The Jim Thorpe Memorial site is on North Street (Route 93) in Jim Thorpe, PA. The site features a red marble memorial with his name and a quote from Sweden’s King Gustav V, who said after the 1912 Olympics that Thorpe was the world’s greatest athlete.
The monument also has several images depicting Thorpe competing in the numerous sports in which he excelled, including track and field, baseball and football.
The site also pictures a 2007 statue depicting Thorpe as a football player, and another statue, dedicated in 2011, showing Thorpe with a discus.
The Thorpe memorial also includes an abstract sculpture, The Spirit of Thunder and Lightning, that was dedicated in 1998. Surrounding the sculpture, several wayside markers provide highlights from Thorpe’s life and athletic achievements.
Thorpe, a member of the Sac and Fox tribe, was born in 1888 in Oklahoma. As a young man, he attended the Carlisle Indian Industrial School in Pennsylvania and led its football team to victories over nationally ranked teams.
At the 1912 Olympics, Thorpe won gold medals in the decathlon and pentathlon. The medals were stripped a year later because Thorpe had previously played semi-pro baseball, but restored in 1982.
After the Olympics, Thorpe played professional football for 14 years, and also played professional baseball for six of those years.
While it’s an impressive tribute to Thorpe’s athletic achievements, the memorial site is also the center of a controversy surrounding his burial in Pennsylvania nearly 60 years ago.
After Thorpe’s death in 1953, his third wife essentially auctioned the remains to two Pennsylvania communities, Mauch Chunk (Native American for “bear mountain”) and East Mauch Chunk.
The Mauch Chunks, former mining and resort communities, were searching for an economic boost when they agreed to build a memorial to Thorpe, merge and change their combined name to Jim Thorpe. Local officials hoped a Thorpe memorial would attract the proposed pro football hall of fame and lead to the construction of other tourist destinations.

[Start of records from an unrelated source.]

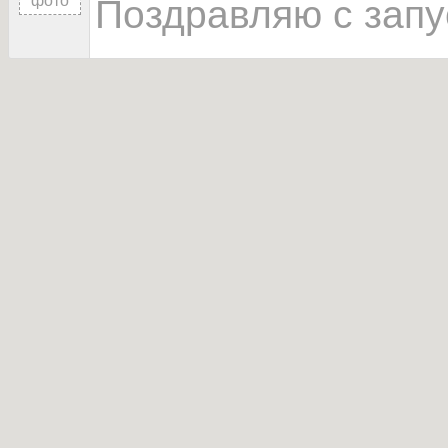
фото
Поздравляю с запу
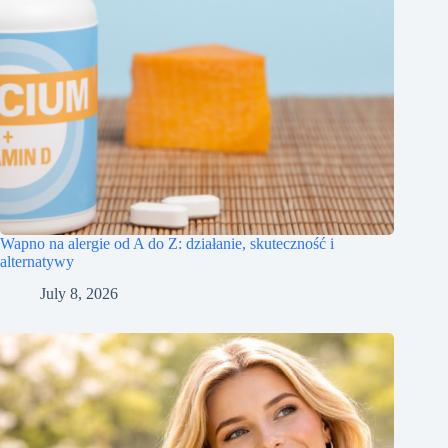
Wapno na alergie od A do Z: działanie, skuteczność i
alternatywy
July 8, 2026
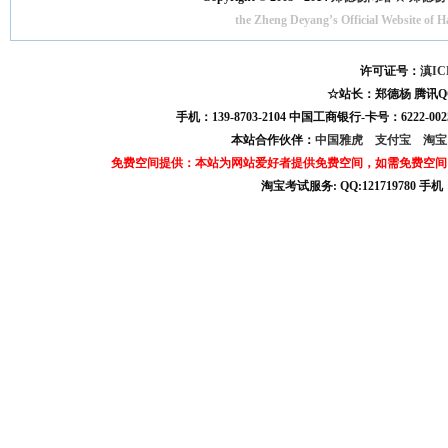
the Zheng Deyang’s Official Website of 
许可证号：
滇IC
☆站长：郑德杨 腾讯QQ:121
手机：139-8703-2104 中国工商银行-卡号：6222-0025
本站合作伙伴：
中国雅虎
支付宝
淘
免费空间提供：本站为网站爱好者提供免费空间，如需免费空间
淘宝考试服务: QQ:121719780 手
淘宝商城考试答案 淘宝考试答案 淘宝商城考试 淘宝网考试答案 淘宝违规考试答案
宝考试: QQ:1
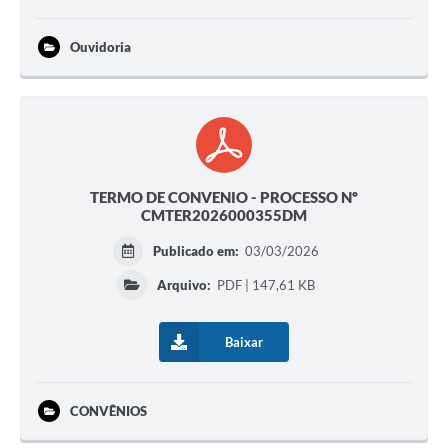
Ouvidoria
TERMO DE CONVENIO - PROCESSO Nº
CMTER2026000355DM
Publicado em:
03/03/2026
Arquivo:
PDF | 147,61 KB
Baixar
CONVÊNIOS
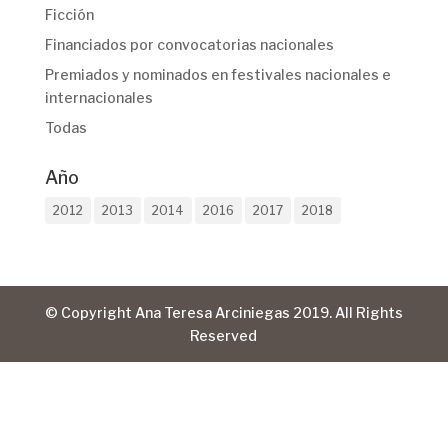
Ficción
Financiados por convocatorias nacionales
Premiados y nominados en festivales nacionales e
internacionales
Todas
Año
2012
2013
2014
2016
2017
2018
© Copyright Ana Teresa Arciniegas 2019. All Rights
Reserved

Other family members had planned to bury Thorpe on tribal land in Oklahoma, and were conducting a traditional feast the night before the scheduled funeral when Thorpe’s body was removed by his wife.
While Thorpe’s seven children remained divided over the years about his final resting place, the two surviving sons are continuing legal efforts to have his remains returned to Oklahoma.